*** Opening Data records ***

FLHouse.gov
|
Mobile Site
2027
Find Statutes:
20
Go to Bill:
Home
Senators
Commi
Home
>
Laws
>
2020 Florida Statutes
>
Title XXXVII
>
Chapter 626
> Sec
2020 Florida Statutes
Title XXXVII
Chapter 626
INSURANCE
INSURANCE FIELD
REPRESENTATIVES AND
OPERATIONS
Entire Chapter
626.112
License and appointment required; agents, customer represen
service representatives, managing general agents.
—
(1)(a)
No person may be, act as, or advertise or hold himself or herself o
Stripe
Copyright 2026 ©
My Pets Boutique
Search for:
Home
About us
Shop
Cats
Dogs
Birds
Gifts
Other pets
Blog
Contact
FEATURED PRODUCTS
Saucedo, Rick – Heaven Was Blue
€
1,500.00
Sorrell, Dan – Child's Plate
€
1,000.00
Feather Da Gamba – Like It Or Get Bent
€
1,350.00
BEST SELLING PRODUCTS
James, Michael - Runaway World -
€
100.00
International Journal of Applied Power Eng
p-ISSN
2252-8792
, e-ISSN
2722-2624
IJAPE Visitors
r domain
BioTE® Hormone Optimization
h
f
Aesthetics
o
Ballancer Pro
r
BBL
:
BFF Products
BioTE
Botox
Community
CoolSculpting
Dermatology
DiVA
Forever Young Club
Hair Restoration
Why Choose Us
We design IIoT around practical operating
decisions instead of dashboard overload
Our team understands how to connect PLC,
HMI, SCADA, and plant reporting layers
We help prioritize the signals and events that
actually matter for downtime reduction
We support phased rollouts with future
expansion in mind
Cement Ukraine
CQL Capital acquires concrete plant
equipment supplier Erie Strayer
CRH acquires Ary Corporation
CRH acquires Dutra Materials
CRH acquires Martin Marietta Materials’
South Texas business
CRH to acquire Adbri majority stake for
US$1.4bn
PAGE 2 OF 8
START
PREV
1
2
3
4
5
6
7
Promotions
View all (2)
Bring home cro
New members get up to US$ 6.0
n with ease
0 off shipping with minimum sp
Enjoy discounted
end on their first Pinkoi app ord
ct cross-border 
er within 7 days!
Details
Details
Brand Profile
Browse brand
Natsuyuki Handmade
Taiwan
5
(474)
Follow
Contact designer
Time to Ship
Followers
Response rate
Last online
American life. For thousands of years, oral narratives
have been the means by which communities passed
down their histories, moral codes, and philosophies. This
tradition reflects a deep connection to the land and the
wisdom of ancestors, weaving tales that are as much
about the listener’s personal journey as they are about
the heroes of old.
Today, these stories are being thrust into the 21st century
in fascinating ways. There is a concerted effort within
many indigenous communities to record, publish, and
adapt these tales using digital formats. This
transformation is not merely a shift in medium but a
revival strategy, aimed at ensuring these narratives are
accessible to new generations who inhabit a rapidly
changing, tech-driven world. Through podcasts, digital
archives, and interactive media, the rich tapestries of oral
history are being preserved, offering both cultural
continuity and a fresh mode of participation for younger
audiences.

*** Closing Data records ***

Work to complete - All of the entries above need to be reproduced exactly.

Answer to the problem -
FLHouse.gov
|
Mobile Site
2027
Find Statutes:
20
Go to Bill:
Home
Senators
Commi
Home
>
Laws
>
2020 Florida Statutes
>
Title XXXVII
>
Chapter 626
> Sec
2020 Florida Statutes
Title XXXVII
Chapter 626
INSURANCE
INSURANCE FIELD
REPRESENTATIVES AND
OPERATIONS
Entire Chapter
626.112
License and appointment required; agents, customer represen
service representatives, managing general agents.
—
(1)(a)
No person may be, act as, or advertise or hold himself or herself o
Stripe
Copyright 2026 ©
My Pets Boutique
Search for:
Home
About us
Shop
Cats
Dogs
Birds
Gifts
Other pets
Blog
Contact
FEATURED PRODUCTS
Saucedo, Rick – Heaven Was Blue
€
1,500.00
Sorrell, Dan – Child's Plate
€
1,000.00
Feather Da Gamba – Like It Or Get Bent
€
1,350.00
BEST SELLING PRODUCTS
James, Michael - Runaway World -
€
100.00
International Journal of Applied Power Eng
p-ISSN
2252-8792
, e-ISSN
2722-2624
IJAPE Visitors
r domain
BioTE® Hormone Optimization
h
f
Aesthetics
o
Ballancer Pro
r
BBL
:
BFF Products
BioTE
Botox
Community
CoolSculpting
Dermatology
DiVA
Forever Young Club
Hair Restoration
Why Choose Us
We design IIoT around practical operating
decisions instead of dashboard overload
Our team understands how to connect PLC,
HMI, SCADA, and plant reporting layers
We help prioritize the signals and events that
actually matter for downtime reduction
We support phased rollouts with future
expansion in mind
Cement Ukraine
CQL Capital acquires concrete plant
equipment supplier Erie Strayer
CRH acquires Ary Corporation
CRH acquires Dutra Materials
CRH acquires Martin Marietta Materials’
South Texas business
CRH to acquire Adbri majority stake for
US$1.4bn
PAGE 2 OF 8
START
PREV
1
2
3
4
5
6
7
Promotions
View all (2)
Bring home cro
New members get up to US$ 6.0
n with ease
0 off shipping with minimum sp
Enjoy discounted
end on their first Pinkoi app ord
ct cross-border 
er within 7 days!
Details
Details
Brand Profile
Browse brand
Natsuyuki Handmade
Taiwan
5
(474)
Follow
Contact designer
Time to Ship
Followers
Response rate
Last online
American life. For thousands of years, oral narratives
have been the means by which communities passed
down their histories, moral codes, and philosophies. This
tradition reflects a deep connection to the land and the
wisdom of ancestors, weaving tales that are as much
about the listener’s personal journey as they are about
the heroes of old.
Today, these stories are being thrust into the 21st century
in fascinating ways. There is a concerted effort within
many indigenous communities to record, publish, and
adapt these tales using digital formats. This
transformation is not merely a shift in medium but a
revival strategy, aimed at ensuring these narratives are
accessible to new generations who inhabit a rapidly
changing, tech-driven world. Through podcasts, digital
archives, and interactive media, the rich tapestries of oral
history are being preserved, offering both cultural
continuity and a fresh mode of participation for younger
audiences.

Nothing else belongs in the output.